Start of Provided material
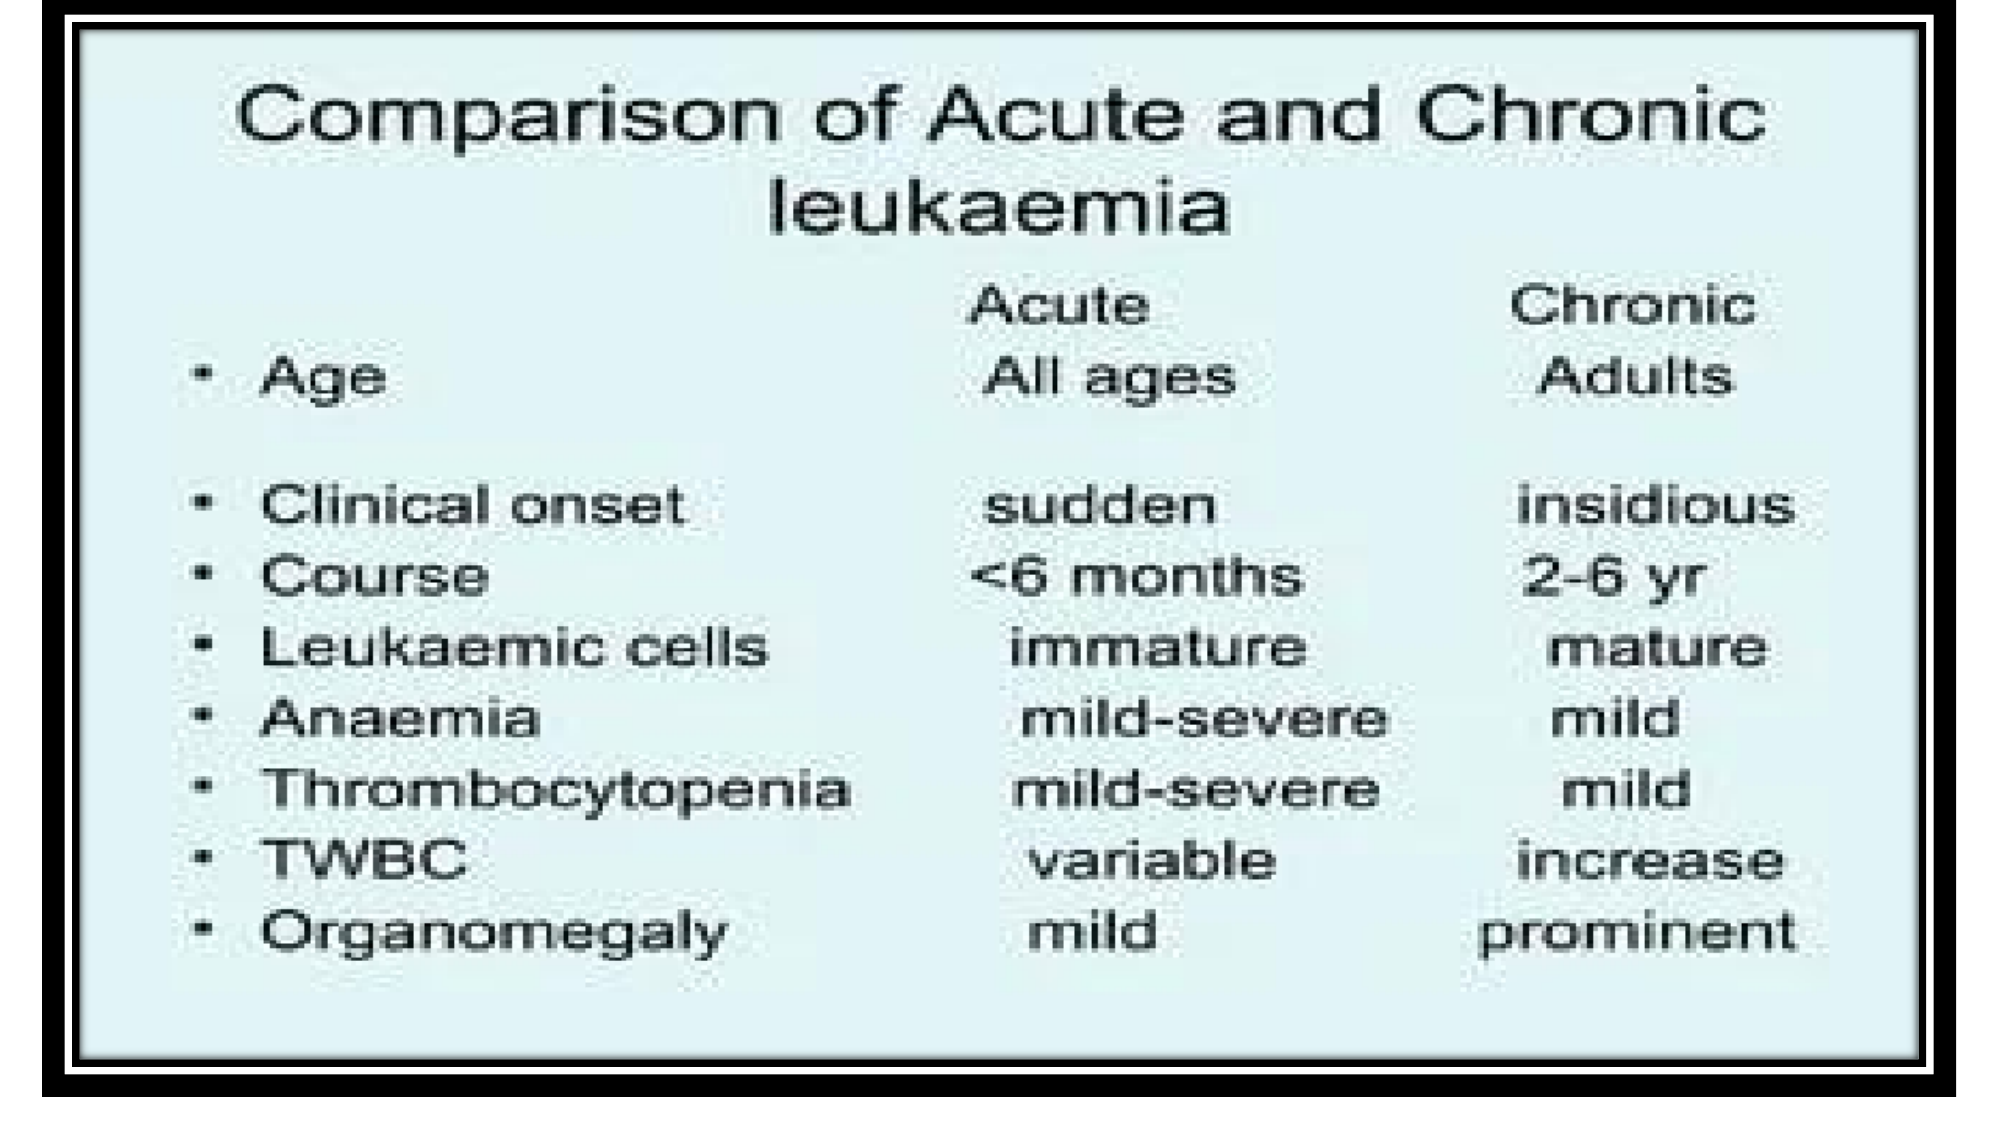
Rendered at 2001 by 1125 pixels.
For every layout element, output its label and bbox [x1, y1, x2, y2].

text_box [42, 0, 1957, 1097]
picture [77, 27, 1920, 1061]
End of Provided material
Start of Provided material
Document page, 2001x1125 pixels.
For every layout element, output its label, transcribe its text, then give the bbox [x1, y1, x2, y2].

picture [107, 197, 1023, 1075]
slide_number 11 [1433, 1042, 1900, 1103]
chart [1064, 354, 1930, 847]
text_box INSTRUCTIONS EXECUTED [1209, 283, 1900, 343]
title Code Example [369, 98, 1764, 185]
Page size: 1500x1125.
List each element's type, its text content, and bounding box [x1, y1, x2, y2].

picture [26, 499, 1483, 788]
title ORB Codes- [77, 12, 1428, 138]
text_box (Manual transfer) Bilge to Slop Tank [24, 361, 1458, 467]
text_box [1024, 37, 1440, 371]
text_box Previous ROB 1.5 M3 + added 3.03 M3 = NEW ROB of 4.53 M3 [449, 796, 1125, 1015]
End of Provided material
• **The problem**
Counting only lines above that contain the string "pixels", report how many there are and write nothing further.

• **Response for this exercise**
2